Saturday, 14 de December de 2024 ISSN 1519-7670 - Ano 24 - nº 1318

Oportunidades para jornalistas

TRABALHO & MERCADO

Luciano Martins Costa (*)

Uma tendência recente entre algumas das maiores assessorias de comunicação atuantes em São Paulo e no Rio revela um aspecto inquietante do mercado para os jornais diários: alguns clientes começam a solicitar a suas assessorias dossiês sobre temas abordados superficialmente pela imprensa e que afetam diretamente seus negócios.

Exemplos: uma empresa do setor de energia queria mais detalhes sobre as novas autoridades do setor, uma indústria exportadora precisava conhecer o perfil de executivos e técnicos do Ministério do Desenvolvimento. As duas assessorias contratadas moveram inicialmente seus profissionais na busca de material publicado que atendesse a demanda de seus clientes. Resultado: não havia nos arquivos reportagens com qualidade e densidade suficientes para uma análise séria. A solução, em ambos os casos, foi contratar jornalistas especializados para produzir os dossiês.

Ainda não é possível definir por quanto tempo essa oportunidade vai se manter, mas pode-se calcular que serão necessários muitos meses, por exemplo, para que o mercado entenda o espírito do novo governo e aprenda a analisar corretamente as decisões e declarações das autoridades. Mas é bastante claro que existe uma necessidade de mais agilidade por parte da imprensa, que os cadernos setoriais e reportagens especiais já não conseguem atender.

O problema é que, com o enxugamento progressivo das redações e o achatamento dos salários, os jornais diários perderam os profissionais qualificados a escrever rapidamente dossiês desse tipo. Além disso, não há perspectiva de os jornais diários voltarem a investir em produtos diferenciados e segmentados, em função da própria crise.

As empresas vão se resolver, portanto, com suas assessorias, que rapidamente deixam o velho modelo do press release e se transformam em agências integradoras, oferecendo uma gama mais variada de serviços. Muitas delas já se movem no sentido de oferecer assistência para as relações institucionais das empresas, de olho na perda de credibilidade e eficiência dos escritórios de lobby. Quem não se mover rapidamente corre o risco de encontrar o cliente almoçando com a concorrência, como aconteceu semana passada no restaurante Spot, em São Paulo, com um dos grandes do ranking.

Criativo e inovador

Mas, de uma forma ou de outra, as assessorias vão se ajeitar. Têm, em geral, estruturas ágeis, que vêm sendo reforçadas recentemente por profissionais dispensados pelas redações de jornais e revistas.
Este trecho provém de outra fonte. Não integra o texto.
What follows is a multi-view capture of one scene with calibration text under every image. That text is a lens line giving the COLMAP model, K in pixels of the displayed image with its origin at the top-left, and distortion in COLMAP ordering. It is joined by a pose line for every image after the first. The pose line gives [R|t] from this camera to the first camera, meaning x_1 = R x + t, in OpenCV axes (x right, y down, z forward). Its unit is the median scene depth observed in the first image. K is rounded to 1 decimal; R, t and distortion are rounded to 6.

O abacaxi está de fato é com a imprensa: perdendo progressivamente certas habilidades, como a da investigação, e impermeáveis aos movimentos do mercado, jornais e revistas se ressentem da falta de editores preocupados com os resultados do empreendimento e pagam o preço de décadas de descaso com o desenvolvimento de seus profissionais.
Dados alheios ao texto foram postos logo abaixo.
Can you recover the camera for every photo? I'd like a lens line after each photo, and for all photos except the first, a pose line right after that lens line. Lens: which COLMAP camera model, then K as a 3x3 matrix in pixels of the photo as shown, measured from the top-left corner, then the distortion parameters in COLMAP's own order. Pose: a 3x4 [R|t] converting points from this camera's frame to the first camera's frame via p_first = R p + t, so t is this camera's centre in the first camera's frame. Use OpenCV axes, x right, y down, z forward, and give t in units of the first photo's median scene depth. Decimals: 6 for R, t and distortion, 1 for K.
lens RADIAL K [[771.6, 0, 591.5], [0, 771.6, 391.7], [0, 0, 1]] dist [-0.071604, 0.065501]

Um sintoma: há meses, numa reunião a que compareceram um procurador da República e o chefe do Serviço de Inteligência da Receita Federal, dezenas de jornalistas ? muitos deles atuando em jornais e revistas importantes ? foram informados de que as autoridades estão investigando todas as empresas que são clientes de alguns escritórios de advocacia suspeitos de estimular a sonegação de tributos. Não saiu uma linha de reportagem a partir desse filão, mas pelo menos uma assessoria de comunicação tratou de realizar um seminário interno sobre o tema, e se prepara para oferecer a alguns clientes um pacote chamado advise file. Nada mais do que algumas ponderações, com dados retirados dos registros oficiais, sobre o risco de contratar, por exemplo, um agente aduaneiro citado em reportagens policiais.

É claro que nem todas as assessorias estão preparadas para uma atuação desse tipo, que exige alta capacitação estratégica, mas muitas delas já dão sinais de estar percebendo essas novas oportunidades.

Para os jornalistas, o cenário pode revelar duas visões: a primeira, enfocada na mídia tradicional, é extremamente pessimista e indica a redução progressiva de boas oportunidades de trabalho e carreira; a segunda visão, mais criativa e inovadora, exige espírito empreendedor e boa dose de criatividade. Nessa direção, há razões para otimismo a partir de uma nova compreensão do papel do jornalista, que, mal ou bem, é profissionalmente educado para preservar valores e desconfiar de facilidades. Ou será que até isso já se perdeu?